Lance’s biggest misstep is not pressing Armstrong further about why he holds Landis in particular contempt versus the other former comrades and acquaintances that went on the record about his rule-breaking behavior. Still, buoyed by archival clips and the participation of key friends, relatives and cohorts, Zenovich’s portrait captures Armstrong in all his many shades of grey: his arrogant bravado, his imposing athleticism, his heartfelt dedication to fighting cancer, his vindictive ruthlessness, and his unapologetic boldness, which on a few occasions is complicated by teary-eyed expressions that suggest he’s sorrier, and more ashamed, than he’s willing to let on. Moreover, the director provides a comprehensive account of how this entire affair unfolded, as a young brash upstart (and product of a broken home and abusive stepfather) in a sport with a history of PED abuse sought to keep pace with, and surpass, his cheating rivals, only to become a global brand and spokesman for a noble cause—meaning that his deception had to be upheld, and defended, in order to protect his public-health work.

That Armstrong used his cancer (and, as many contend, his Foundation) as a shield against criticism is undeniable, and despicable, and Lance benefits from Armstrong’s willingness to answer everything thrown his way. He rails against “wimps” and “pussies,” mourns the fate of cyclist Jan Ullrich, and dismisses and disparages folks that helped him reach the apex of his profession. He’s a revealing narrator, but not necessarily a reliable one, and question marks thus hang over every moment of apparent sincerity or shame. “Nobody dopes and is honest,” he states at one point, both articulating a truth and yet also underlining his own habitual dishonesty. For all his outspokenness in Zenovich’s film, Armstrong comes across as a guy whose biggest regret isn’t cheating his way to the top, or predicating his uplifting cancer work on sham accomplishments (and jeopardizing it all with lies), or bullying and destroying anyone who dared expose him, but rather, that he wound up getting caught thanks to foolish strategic decisions.

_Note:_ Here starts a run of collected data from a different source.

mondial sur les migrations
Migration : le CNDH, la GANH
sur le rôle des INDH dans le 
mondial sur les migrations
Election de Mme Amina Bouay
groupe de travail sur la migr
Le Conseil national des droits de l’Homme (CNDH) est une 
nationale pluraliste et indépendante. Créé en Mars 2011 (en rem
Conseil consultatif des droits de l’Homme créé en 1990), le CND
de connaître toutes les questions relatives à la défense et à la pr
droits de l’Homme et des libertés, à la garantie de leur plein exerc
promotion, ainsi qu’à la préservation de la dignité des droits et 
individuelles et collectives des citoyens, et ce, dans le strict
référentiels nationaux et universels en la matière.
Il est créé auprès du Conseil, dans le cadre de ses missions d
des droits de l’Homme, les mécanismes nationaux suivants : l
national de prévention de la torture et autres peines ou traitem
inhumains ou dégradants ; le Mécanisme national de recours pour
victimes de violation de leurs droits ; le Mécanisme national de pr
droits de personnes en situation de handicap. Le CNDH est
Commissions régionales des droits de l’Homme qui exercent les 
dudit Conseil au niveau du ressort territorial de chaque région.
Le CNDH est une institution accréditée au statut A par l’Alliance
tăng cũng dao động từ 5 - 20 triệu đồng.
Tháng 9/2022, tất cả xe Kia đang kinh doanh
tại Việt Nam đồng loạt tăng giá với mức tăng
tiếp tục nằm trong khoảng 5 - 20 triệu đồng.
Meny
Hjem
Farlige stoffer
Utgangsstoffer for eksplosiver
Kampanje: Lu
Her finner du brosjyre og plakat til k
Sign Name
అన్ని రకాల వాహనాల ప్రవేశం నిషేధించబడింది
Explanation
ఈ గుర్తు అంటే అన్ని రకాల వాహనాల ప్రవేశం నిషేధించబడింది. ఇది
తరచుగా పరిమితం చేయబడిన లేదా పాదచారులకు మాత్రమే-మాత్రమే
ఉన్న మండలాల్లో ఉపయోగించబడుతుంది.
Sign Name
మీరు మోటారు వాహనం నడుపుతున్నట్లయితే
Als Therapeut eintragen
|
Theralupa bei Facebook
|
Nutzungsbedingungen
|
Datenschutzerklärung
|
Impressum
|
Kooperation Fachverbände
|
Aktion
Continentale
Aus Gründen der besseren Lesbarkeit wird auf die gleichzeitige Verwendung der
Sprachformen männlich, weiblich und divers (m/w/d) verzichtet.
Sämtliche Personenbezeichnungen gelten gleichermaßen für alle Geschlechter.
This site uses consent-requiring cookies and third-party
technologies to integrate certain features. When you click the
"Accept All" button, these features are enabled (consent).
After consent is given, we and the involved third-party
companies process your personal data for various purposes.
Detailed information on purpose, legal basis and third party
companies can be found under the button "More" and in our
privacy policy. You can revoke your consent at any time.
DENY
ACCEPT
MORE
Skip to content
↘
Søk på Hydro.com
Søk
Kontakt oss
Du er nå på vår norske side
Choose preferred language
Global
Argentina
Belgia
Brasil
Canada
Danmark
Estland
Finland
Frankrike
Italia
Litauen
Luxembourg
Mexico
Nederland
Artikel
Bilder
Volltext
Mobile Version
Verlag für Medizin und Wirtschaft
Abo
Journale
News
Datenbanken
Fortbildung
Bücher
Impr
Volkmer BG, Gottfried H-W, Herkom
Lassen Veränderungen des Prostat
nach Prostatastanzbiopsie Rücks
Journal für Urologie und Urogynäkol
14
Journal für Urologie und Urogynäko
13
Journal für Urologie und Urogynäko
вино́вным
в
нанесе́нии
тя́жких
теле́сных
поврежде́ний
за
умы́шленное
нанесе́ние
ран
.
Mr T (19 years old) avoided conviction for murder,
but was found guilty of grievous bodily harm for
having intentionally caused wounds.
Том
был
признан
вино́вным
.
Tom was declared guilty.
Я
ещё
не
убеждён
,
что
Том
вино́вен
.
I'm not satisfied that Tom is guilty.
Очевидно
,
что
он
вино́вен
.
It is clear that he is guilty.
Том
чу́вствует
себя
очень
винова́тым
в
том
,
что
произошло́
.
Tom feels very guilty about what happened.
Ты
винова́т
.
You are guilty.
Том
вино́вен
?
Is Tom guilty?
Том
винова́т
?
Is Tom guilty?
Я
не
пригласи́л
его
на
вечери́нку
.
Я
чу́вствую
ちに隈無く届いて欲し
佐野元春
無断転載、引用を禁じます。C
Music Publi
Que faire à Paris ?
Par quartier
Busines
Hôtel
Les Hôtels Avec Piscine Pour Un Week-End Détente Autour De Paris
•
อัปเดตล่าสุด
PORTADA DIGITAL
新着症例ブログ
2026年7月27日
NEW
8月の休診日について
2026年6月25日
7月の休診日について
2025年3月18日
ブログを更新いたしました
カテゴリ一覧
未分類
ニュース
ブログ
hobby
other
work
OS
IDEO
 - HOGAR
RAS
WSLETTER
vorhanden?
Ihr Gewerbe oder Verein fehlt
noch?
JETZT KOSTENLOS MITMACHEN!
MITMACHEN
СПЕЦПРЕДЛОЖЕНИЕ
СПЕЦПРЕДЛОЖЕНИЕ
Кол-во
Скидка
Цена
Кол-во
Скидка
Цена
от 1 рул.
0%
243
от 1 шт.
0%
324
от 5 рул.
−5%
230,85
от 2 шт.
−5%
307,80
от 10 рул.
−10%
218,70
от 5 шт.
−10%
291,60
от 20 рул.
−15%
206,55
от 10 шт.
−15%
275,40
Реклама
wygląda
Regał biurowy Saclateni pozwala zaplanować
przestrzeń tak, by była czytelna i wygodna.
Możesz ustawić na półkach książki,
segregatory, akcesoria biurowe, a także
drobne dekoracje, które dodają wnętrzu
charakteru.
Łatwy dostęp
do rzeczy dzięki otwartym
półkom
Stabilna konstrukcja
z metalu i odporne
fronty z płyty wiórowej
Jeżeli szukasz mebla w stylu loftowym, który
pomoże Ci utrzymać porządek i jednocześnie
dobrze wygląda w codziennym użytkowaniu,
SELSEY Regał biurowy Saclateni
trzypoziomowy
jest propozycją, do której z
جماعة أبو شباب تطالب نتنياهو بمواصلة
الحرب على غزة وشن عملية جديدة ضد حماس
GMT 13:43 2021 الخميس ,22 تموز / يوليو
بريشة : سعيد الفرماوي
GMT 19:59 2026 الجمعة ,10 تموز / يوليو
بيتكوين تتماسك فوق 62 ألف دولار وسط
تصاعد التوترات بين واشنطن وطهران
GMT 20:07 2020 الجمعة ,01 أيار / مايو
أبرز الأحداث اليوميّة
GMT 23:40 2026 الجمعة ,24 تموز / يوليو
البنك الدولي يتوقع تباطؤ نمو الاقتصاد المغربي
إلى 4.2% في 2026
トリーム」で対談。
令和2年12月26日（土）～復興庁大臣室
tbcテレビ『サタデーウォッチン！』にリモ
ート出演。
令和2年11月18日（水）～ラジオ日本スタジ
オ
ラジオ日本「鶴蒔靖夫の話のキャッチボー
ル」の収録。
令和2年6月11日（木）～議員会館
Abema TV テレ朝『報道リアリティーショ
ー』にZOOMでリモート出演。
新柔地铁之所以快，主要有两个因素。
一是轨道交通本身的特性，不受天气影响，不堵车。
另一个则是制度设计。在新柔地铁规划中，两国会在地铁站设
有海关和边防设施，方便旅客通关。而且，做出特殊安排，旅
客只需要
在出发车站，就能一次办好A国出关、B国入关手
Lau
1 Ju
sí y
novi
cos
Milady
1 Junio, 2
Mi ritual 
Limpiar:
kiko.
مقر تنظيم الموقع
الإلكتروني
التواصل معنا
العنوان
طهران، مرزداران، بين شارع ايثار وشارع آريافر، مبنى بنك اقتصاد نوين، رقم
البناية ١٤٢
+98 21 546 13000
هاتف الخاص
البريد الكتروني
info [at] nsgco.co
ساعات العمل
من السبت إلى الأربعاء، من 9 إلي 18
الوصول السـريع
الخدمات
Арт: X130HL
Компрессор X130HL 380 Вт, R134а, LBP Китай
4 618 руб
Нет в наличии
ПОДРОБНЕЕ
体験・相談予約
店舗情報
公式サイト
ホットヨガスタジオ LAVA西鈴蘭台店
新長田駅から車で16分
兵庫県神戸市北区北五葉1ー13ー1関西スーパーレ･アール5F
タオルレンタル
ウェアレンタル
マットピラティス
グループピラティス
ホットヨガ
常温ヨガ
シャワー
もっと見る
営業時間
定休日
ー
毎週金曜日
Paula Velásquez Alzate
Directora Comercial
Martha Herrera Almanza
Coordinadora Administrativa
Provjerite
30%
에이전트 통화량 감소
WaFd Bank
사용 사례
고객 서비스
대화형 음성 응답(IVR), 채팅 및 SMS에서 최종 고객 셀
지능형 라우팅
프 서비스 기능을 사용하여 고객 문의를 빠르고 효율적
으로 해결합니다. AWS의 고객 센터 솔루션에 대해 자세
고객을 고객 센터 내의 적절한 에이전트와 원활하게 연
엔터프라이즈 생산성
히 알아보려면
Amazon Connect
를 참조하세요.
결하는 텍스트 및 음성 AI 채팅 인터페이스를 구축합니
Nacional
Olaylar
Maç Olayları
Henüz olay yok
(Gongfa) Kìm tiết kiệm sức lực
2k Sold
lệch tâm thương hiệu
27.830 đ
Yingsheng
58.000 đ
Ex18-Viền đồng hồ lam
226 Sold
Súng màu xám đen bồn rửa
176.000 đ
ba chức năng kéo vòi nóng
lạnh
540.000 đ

Armstrong ultimately feigns humility by casting his disgrace as a positive, saying, “I needed a fucking nuclear meltdown, and I got it.” Yet there’s no genuine mea culpa here; even when discussing EPO, the red blood cell-boosting hormone that gave him a huge competitive advantage, he defends his actions: “This is not going to be a popular answer, but in many ways, EPO is a safe drug, assuming certain things. Assuming taken properly, assuming taken under the guidance of a medical professional, taken in conservative amounts. There are far worse things you can put in your body.” And for all his on-camera admissions that he acted terribly toward O’Reilly and others, Armstrong continues to exude an air of righteous indignation, especially toward a cycling (and media) world that—naturally, given his peerless stardom—treated him more harshly than it did other wrongdoers. For all his mistakes and betrayals, he’s outed in Lance as an individual who still sees himself as a victim.